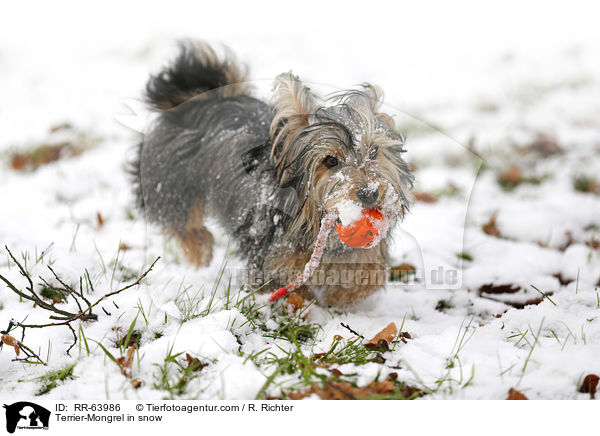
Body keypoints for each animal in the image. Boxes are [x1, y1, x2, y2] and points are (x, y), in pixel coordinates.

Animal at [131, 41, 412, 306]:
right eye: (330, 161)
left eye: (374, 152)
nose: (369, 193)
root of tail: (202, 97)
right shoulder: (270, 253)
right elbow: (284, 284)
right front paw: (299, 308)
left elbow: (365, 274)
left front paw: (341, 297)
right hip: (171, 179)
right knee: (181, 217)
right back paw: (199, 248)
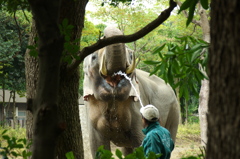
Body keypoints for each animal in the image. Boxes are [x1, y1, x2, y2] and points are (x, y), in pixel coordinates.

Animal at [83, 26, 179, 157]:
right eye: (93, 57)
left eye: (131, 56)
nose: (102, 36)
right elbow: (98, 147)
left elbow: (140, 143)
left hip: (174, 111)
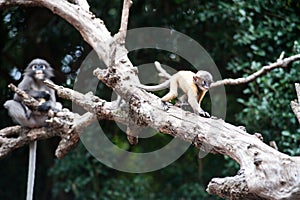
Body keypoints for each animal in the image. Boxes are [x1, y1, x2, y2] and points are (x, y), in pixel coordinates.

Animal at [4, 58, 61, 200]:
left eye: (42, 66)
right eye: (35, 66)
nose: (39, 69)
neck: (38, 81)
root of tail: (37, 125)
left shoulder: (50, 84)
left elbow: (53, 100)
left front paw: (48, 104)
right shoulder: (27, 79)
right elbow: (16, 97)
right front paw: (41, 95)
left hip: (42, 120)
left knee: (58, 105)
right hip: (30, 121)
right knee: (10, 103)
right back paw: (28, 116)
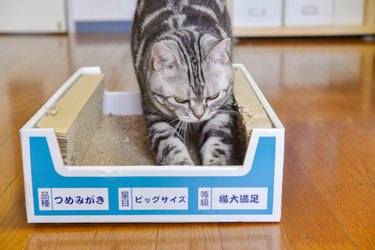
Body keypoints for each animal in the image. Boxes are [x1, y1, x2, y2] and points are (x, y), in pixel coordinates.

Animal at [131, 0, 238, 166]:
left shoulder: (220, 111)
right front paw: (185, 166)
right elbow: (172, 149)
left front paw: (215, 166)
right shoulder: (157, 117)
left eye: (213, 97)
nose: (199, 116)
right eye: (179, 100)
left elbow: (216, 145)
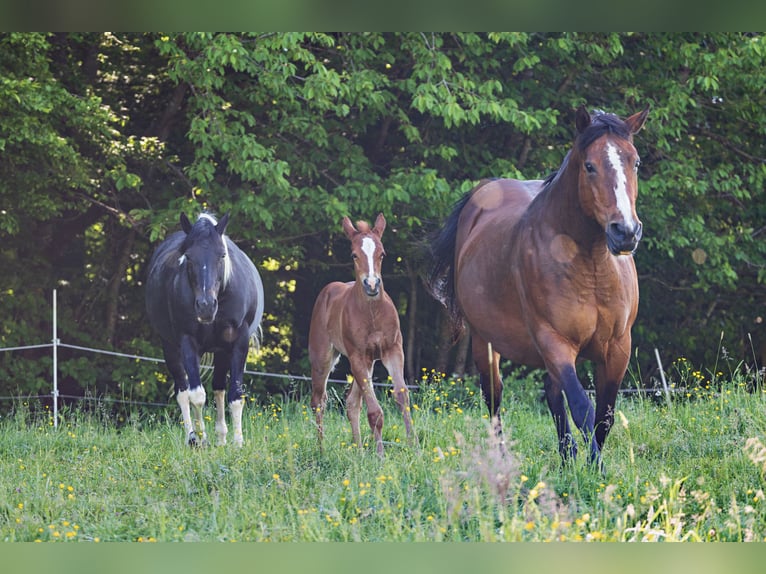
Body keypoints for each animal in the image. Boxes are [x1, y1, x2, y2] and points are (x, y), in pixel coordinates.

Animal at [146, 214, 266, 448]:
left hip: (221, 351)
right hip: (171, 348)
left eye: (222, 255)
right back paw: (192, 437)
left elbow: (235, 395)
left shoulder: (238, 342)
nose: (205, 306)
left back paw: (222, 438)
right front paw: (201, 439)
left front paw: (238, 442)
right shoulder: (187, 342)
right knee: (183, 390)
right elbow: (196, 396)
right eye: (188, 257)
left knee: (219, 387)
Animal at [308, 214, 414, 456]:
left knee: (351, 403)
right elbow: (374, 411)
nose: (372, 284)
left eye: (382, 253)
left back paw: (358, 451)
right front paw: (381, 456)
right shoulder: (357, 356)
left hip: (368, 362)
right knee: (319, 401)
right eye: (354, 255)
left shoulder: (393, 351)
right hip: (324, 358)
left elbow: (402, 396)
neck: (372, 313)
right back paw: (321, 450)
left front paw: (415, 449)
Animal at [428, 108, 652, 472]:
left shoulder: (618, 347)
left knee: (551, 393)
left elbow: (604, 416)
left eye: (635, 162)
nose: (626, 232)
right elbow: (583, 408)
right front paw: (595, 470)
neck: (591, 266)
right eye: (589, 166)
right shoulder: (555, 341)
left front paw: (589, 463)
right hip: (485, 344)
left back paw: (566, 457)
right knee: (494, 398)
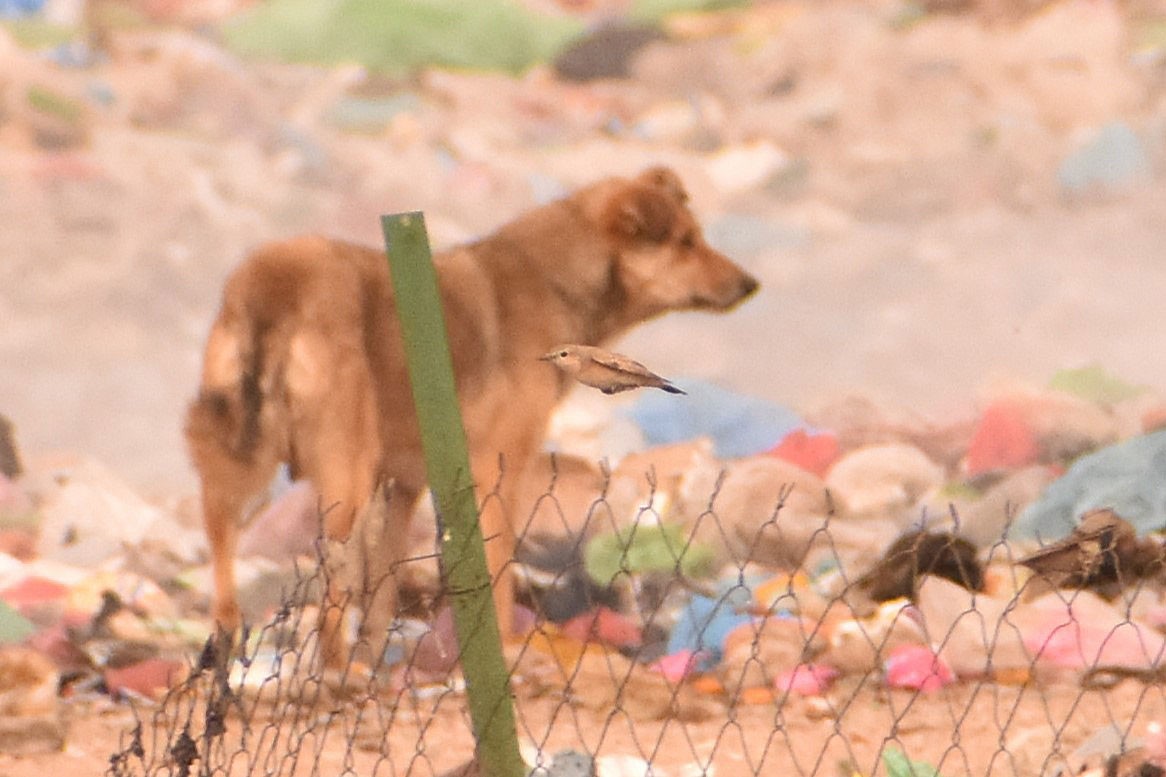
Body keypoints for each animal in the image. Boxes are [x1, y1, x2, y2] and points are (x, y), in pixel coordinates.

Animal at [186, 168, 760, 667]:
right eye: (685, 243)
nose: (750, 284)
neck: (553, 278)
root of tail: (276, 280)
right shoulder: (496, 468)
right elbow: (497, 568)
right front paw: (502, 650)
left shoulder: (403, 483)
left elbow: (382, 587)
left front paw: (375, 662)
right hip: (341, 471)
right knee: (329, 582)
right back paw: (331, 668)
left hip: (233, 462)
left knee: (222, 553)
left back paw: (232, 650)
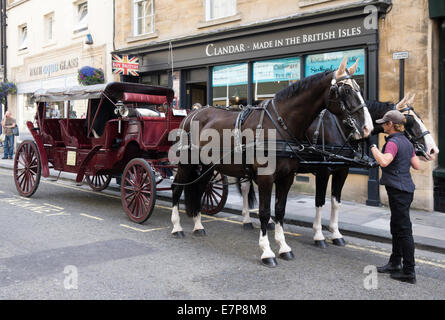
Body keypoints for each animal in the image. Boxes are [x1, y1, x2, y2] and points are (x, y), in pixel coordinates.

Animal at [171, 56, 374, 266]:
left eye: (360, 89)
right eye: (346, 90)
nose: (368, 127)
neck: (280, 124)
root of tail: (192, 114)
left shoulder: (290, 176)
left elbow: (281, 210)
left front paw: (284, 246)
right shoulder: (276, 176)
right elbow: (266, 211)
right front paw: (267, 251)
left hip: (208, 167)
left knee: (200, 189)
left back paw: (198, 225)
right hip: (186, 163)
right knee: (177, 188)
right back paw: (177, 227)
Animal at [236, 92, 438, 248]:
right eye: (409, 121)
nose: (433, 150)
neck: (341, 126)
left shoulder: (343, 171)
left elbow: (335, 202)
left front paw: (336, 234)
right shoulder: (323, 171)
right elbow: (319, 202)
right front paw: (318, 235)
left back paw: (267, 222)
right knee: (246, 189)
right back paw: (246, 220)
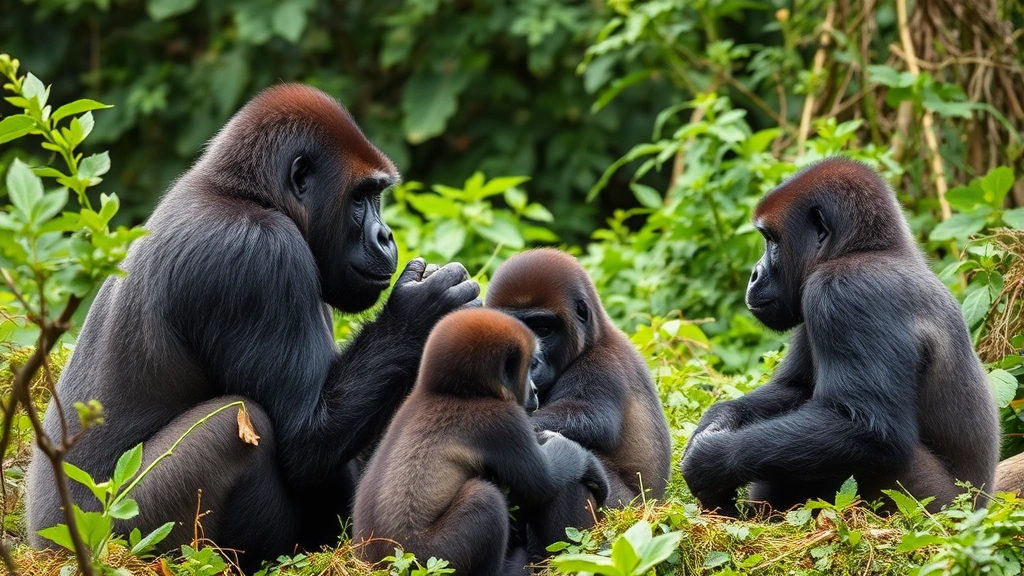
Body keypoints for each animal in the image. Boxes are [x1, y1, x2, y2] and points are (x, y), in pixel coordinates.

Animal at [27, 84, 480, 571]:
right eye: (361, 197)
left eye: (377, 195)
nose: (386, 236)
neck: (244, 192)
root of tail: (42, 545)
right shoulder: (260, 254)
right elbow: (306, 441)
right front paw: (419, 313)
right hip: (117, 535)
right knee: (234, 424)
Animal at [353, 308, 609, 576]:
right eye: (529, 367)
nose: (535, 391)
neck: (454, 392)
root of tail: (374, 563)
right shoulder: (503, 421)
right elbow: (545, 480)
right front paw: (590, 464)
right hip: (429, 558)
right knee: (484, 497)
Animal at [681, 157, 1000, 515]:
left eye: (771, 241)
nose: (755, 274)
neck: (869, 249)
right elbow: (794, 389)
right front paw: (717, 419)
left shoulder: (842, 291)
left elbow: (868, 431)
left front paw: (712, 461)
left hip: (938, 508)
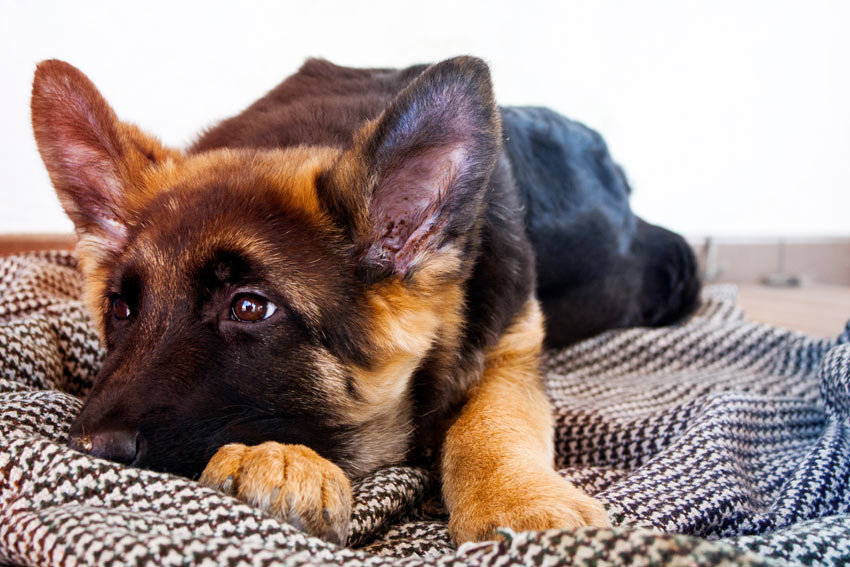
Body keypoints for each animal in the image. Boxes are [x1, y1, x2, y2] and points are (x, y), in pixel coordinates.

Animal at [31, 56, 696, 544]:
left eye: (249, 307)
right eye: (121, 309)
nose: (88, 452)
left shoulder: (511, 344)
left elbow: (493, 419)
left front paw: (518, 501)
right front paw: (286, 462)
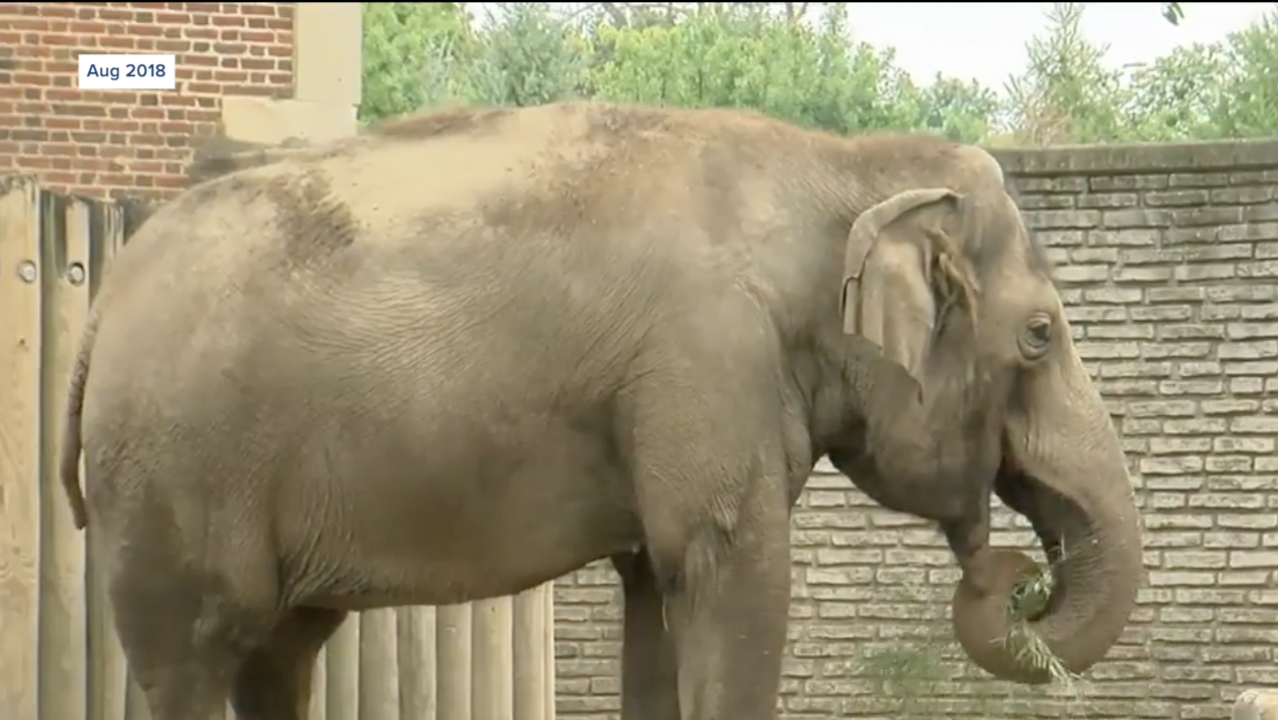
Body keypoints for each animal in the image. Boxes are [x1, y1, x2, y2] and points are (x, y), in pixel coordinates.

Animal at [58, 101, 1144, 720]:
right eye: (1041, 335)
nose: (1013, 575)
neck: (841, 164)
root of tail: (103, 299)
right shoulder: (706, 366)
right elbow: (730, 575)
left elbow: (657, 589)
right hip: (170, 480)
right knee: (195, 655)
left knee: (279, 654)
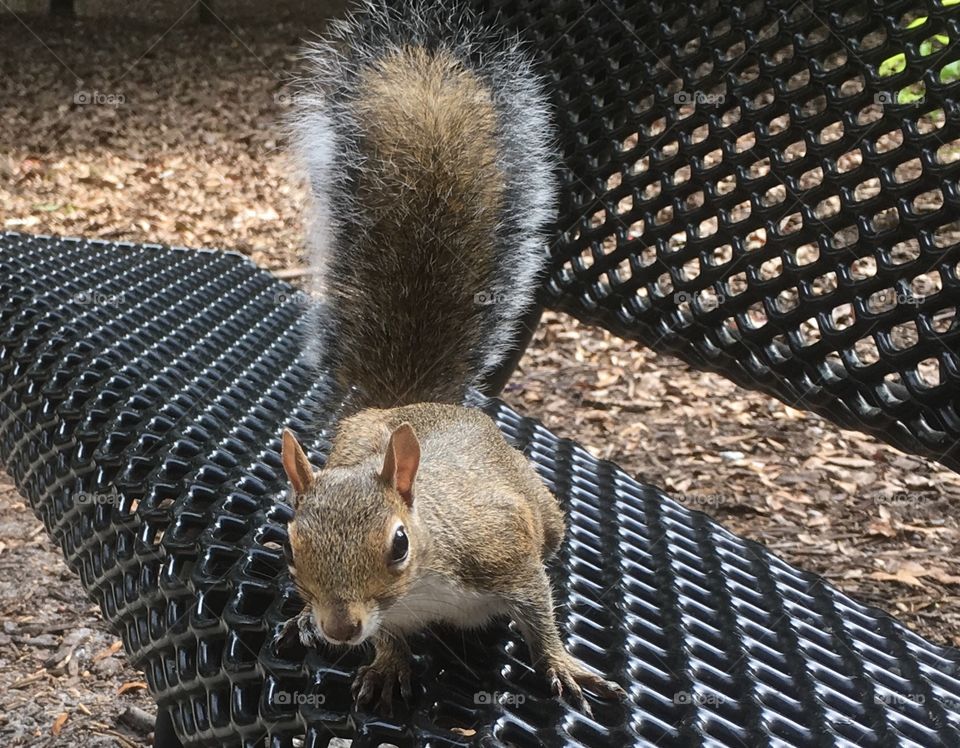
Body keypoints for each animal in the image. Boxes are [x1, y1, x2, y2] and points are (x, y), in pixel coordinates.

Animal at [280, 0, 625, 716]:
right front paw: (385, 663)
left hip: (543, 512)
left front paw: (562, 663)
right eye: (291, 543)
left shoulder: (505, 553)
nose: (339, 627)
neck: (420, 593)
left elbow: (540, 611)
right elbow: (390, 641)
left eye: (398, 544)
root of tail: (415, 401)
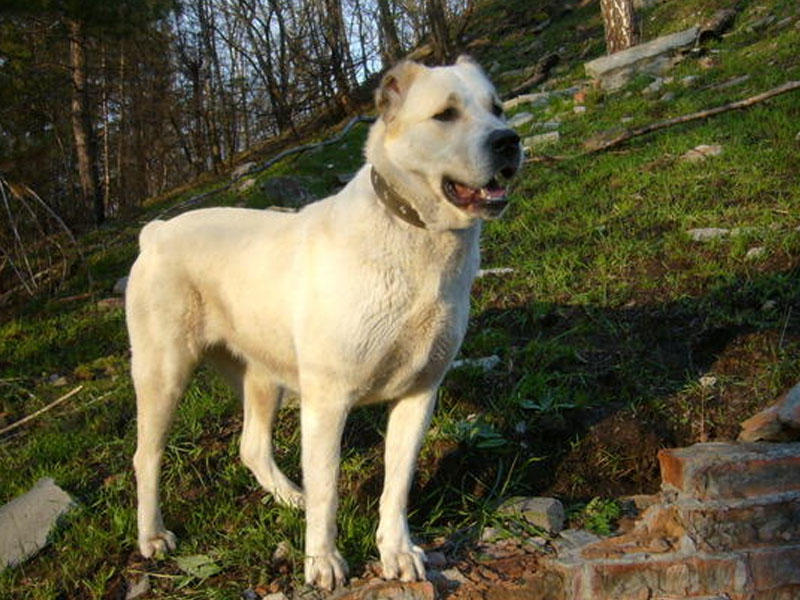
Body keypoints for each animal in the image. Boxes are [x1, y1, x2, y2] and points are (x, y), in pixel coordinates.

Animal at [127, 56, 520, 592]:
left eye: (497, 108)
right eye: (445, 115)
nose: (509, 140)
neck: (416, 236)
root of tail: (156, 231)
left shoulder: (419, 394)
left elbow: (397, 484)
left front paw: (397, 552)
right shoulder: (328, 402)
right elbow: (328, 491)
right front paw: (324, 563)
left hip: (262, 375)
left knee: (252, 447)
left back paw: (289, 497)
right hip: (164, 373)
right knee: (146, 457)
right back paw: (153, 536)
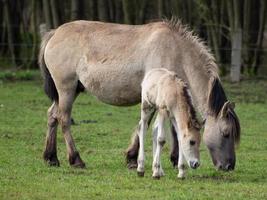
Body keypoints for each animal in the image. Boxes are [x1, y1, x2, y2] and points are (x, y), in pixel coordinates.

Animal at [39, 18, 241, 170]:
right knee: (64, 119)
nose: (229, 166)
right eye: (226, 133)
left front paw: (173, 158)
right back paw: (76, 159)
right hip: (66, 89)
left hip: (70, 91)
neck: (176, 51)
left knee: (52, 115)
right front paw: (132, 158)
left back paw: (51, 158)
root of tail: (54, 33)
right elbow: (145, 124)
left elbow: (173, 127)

Work order
Quote the data above exactly from the line with "left knee: (222, 553)" to the line with "neck: (280, 124)", both ends counted, and nothing else. Pictures don't go in.

Written response
left knee: (222, 553)
left back paw: (232, 650)
Body keypoints for each animal in the image. Boxes are [x1, y1, x2, y2] and points are (x, y), in pixel coordinates.

Animal at [171, 56, 374, 266]:
left eye: (360, 89)
right eye: (346, 90)
nose: (368, 127)
neck: (280, 124)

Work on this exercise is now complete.